La reconnaissance vient des autres. Elle permet de consolider l'estime de soi et le sentiment d'efficacité personnelle. À défaut de cela, la personne doute. Les petits gestes des collègues sont tout aussi importants que ceux du supérieur immédiat ou de l'organisation. La forme diffère, mais toutes sont nécessaires. Si les gestes des collègues sont spontanés, ceux du patron réfléchis, ceux de l'organisation reposent sur des principes d'équité qui sont connus et acceptés.

La reconnaissance c'est aussi la valorisation de la compétence. Une organisation qui recrute systématiquement ses ressources à l'externe au lieu de permettre la promotion de son personnel a un problème de reconnaissance. Elle laisse entendre aux employés qu'ils sont incompétents ce qui génère des problèmes en lien avec l'appartenance ce qui représente une régression pour la personne concernée.

La reconnaissance peut provenir de l'extérieur. Lorsqu'elle est liée à la vie professionnelle, l'organisation a tout intérêt à renforcer cela. À défaut de le faire, il y a un doute qui s'installe dans l'esprit de la personne concernée.
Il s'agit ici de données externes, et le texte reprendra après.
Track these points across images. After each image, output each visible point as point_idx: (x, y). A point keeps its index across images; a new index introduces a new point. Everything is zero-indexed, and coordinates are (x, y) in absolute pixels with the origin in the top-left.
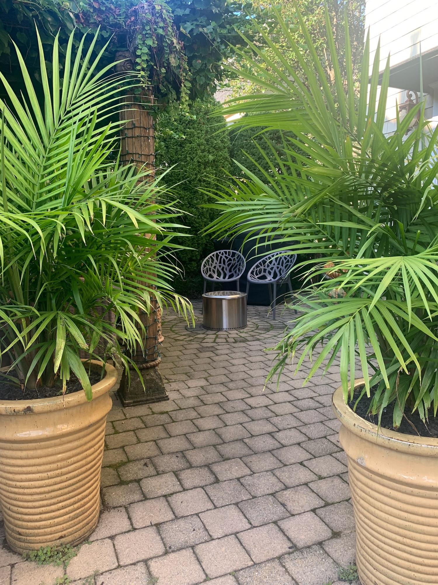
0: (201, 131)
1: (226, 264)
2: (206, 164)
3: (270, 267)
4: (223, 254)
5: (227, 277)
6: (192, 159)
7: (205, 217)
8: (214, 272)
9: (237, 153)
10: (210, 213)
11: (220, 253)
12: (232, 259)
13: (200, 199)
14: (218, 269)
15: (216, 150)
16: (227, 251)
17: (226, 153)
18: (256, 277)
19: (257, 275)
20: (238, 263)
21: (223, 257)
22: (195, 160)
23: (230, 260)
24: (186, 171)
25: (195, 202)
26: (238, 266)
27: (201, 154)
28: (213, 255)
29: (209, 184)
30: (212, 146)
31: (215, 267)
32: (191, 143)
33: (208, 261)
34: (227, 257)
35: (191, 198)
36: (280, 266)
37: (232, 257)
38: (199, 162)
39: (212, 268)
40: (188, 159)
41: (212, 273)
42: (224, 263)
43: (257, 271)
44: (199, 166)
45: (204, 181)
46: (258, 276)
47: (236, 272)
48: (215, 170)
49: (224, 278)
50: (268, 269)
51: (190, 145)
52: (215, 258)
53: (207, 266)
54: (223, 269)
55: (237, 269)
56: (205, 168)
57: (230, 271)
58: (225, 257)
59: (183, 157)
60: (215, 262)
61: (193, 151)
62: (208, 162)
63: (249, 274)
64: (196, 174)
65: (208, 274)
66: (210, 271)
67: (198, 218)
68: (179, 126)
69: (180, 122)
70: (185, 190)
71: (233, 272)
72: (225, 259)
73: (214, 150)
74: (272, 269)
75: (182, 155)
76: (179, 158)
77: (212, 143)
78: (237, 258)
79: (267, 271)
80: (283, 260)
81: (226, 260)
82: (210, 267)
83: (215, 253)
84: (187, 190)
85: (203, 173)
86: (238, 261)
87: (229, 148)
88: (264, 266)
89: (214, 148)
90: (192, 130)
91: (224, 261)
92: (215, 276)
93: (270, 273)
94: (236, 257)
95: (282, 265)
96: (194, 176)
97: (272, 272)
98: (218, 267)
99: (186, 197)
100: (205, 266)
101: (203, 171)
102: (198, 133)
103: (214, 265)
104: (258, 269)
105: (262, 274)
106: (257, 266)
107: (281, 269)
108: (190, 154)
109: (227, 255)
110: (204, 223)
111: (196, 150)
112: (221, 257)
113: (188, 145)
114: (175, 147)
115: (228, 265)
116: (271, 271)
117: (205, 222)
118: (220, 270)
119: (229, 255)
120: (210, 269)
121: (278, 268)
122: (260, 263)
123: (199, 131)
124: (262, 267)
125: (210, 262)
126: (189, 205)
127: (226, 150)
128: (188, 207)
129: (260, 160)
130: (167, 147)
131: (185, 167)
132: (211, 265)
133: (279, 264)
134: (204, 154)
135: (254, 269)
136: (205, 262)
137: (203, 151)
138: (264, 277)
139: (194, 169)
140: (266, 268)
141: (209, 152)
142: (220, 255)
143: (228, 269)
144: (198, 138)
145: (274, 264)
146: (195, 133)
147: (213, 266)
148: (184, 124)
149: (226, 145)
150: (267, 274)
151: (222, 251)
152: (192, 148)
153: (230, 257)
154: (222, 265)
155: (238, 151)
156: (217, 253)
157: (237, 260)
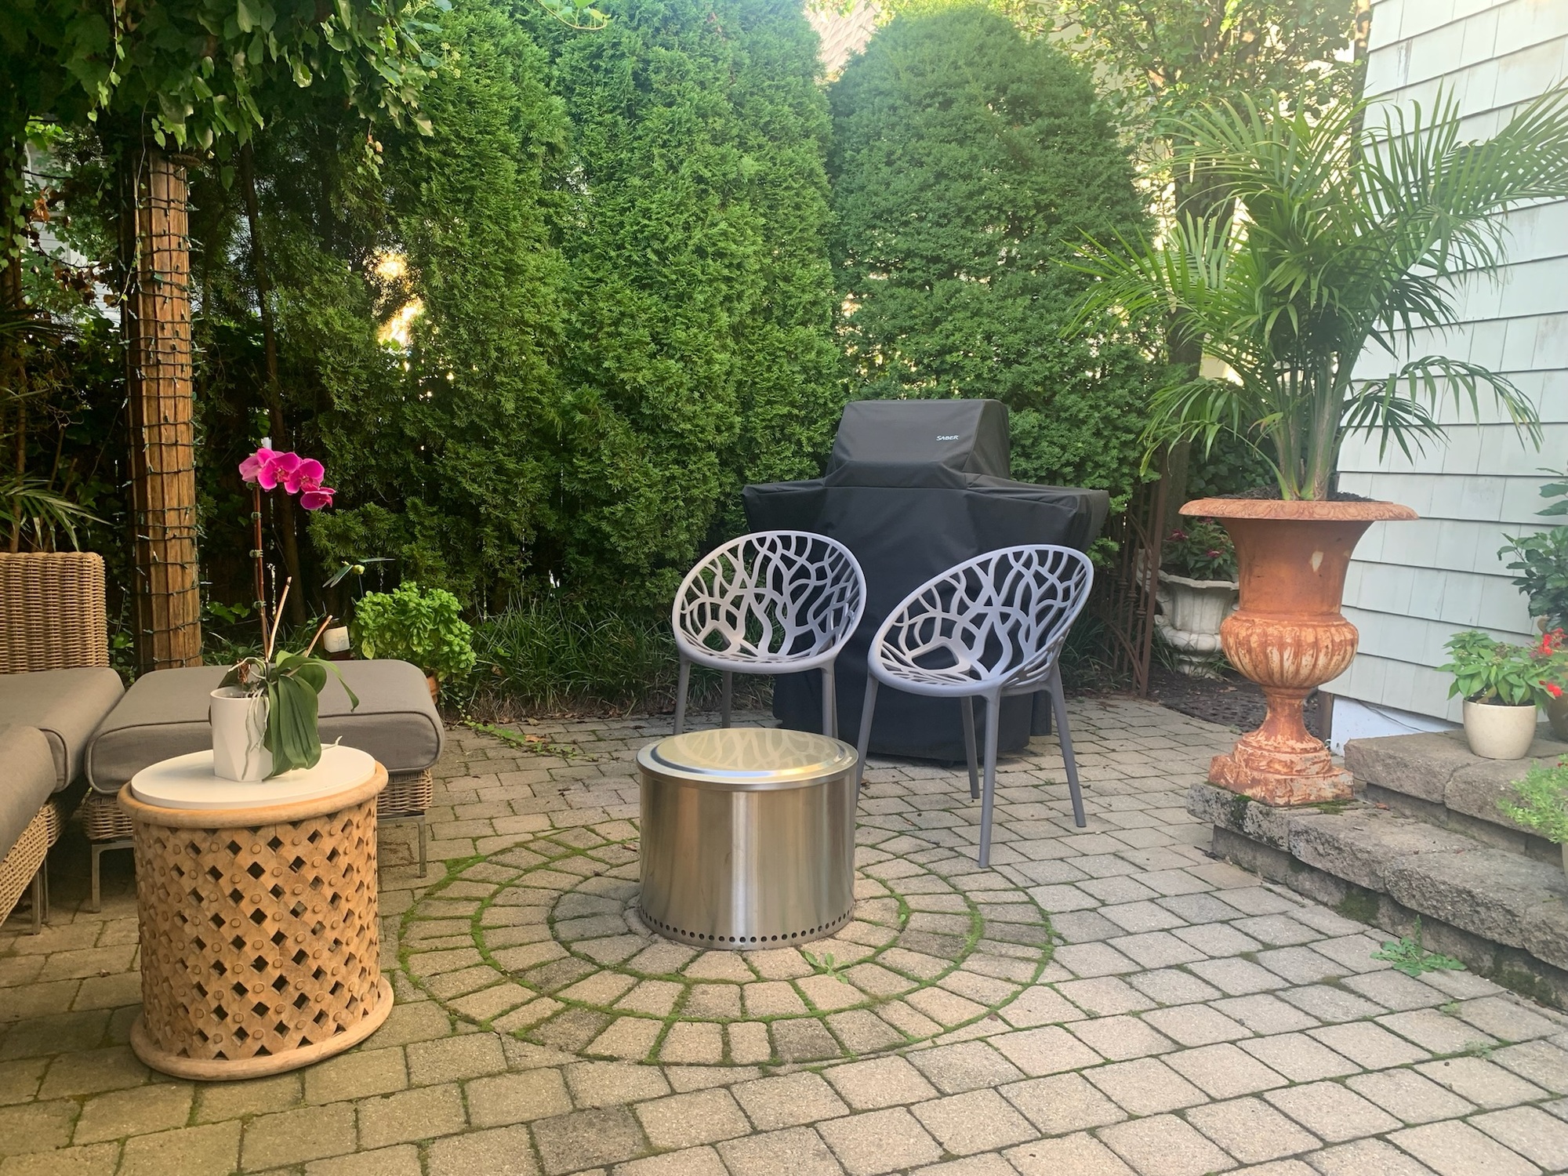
0: (716, 60)
1: (787, 588)
2: (729, 190)
3: (971, 614)
4: (773, 547)
5: (787, 645)
6: (673, 168)
7: (718, 398)
8: (732, 620)
9: (853, 160)
10: (740, 383)
11: (762, 541)
12: (812, 568)
13: (700, 326)
14: (750, 611)
15: (773, 139)
16: (793, 534)
17: (810, 151)
18: (909, 656)
19: (912, 644)
20: (837, 589)
21: (776, 560)
22: (684, 170)
23: (803, 573)
24: (646, 213)
25: (682, 335)
26: (834, 604)
27: (709, 147)
28: (733, 551)
29: (739, 266)
30: (755, 124)
31: (737, 602)
32: (670, 105)
33: (709, 576)
34: (789, 562)
35: (666, 320)
36: (1015, 612)
37: (811, 560)
38: (700, 179)
39: (725, 605)
40: (658, 164)
41: (722, 625)
42: (778, 586)
43: (912, 627)
44: (702, 195)
45: (720, 255)
46: (916, 652)
47: (823, 626)
48: (764, 215)
49: (774, 648)
50: (963, 622)
51: (667, 112)
52: (739, 564)
53: (704, 598)
54: (770, 611)
55: (830, 613)
56: (723, 205)
57: (801, 620)
58: (784, 558)
59: (637, 155)
60: (737, 581)
61: (676, 134)
62: (737, 183)
63: (878, 642)
64: (687, 227)
65: (705, 632)
66: (715, 616)
67: (691, 401)
68: (627, 32)
69: (632, 17)
70: (643, 287)
71: (812, 624)
72: (783, 567)
73: (763, 140)
74: (978, 620)
75: (632, 150)
76: (621, 163)
77: (758, 112)
78: (832, 566)
79: (957, 632)
80: (1028, 587)
81: (787, 575)
82: (717, 599)
83: (740, 541)
84: (650, 286)
85: (714, 225)
86: (836, 580)
87: (822, 139)
88: (946, 609)
89: (765, 130)
90: (676, 53)
91: (778, 575)
92: (736, 637)
93: (968, 639)
94: (826, 563)
95: (1025, 607)
96: (680, 235)
97: (981, 635)
98: (749, 599)
99: (644, 317)
100: (691, 596)
101: (715, 214)
102: (702, 68)
103: (733, 591)
104: (919, 620)
105: (937, 641)
106: (915, 609)
107: (1018, 624)
108: (663, 146)
109: (791, 554)
110: (712, 420)
111: (689, 132)
112: (767, 560)
113: (662, 109)
114: (608, 116)
115: (795, 595)
116: (972, 628)
117: (720, 417)
118: (759, 612)
119: (799, 553)
120: (715, 609)
121: (1005, 617)
122: (928, 596)
123: (704, 60)
124: (937, 613)
125: (719, 579)
126: (653, 347)
127: (812, 142)
128: (653, 356)
129: (944, 183)
130: (577, 118)
131: (644, 195)
132: (723, 592)
133: (1009, 602)
134: (722, 150)
135: (900, 619)
136: (696, 582)
137: (718, 139)
138: (941, 658)
139: (679, 207)
140: (953, 615)
141: (744, 146)
142: (763, 551)
143: (793, 609)
144: (703, 85)
145: (989, 603)
146: (690, 66)
147: (729, 597)
148: (643, 29)
149: (813, 124)
150: (955, 644)
151: (771, 535)
152: (673, 125)
153: (801, 561)
154: (769, 592)
155: (858, 151)
156: (749, 543)
157: (830, 575)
La reconnaissance est proportionnelle aux réalisations. Un prix décerné par un groupe indépendant obtenu pour l'ensemble d'une carrière ou une production substantielle (une publication par exemple) devrait être traité différemment eu égard à l'engagement et au rayonnement qu'une réalisation soulignée à l'interne. La reconnaissance devrait alors être une célébration.

La reconnaissance est liée à l'exemplarité. L'objectif poursuivi en soulignant certains accomplissements est de mettre de l'avant, les actions et les comportements souhaités ou liés aux valeurs de l'organisation.

Il ne faut pas que la reconnaissance soit une obligation, mais un élément de la culture.

La question de la reconnaissance témoigne du lien entre les intelligences interpersonnelle et interpersonnelle. L'influence de l'une sur l'autre est évidente. Une personne reconnue dans son milieu sera plus motivée à agir et à s'investir.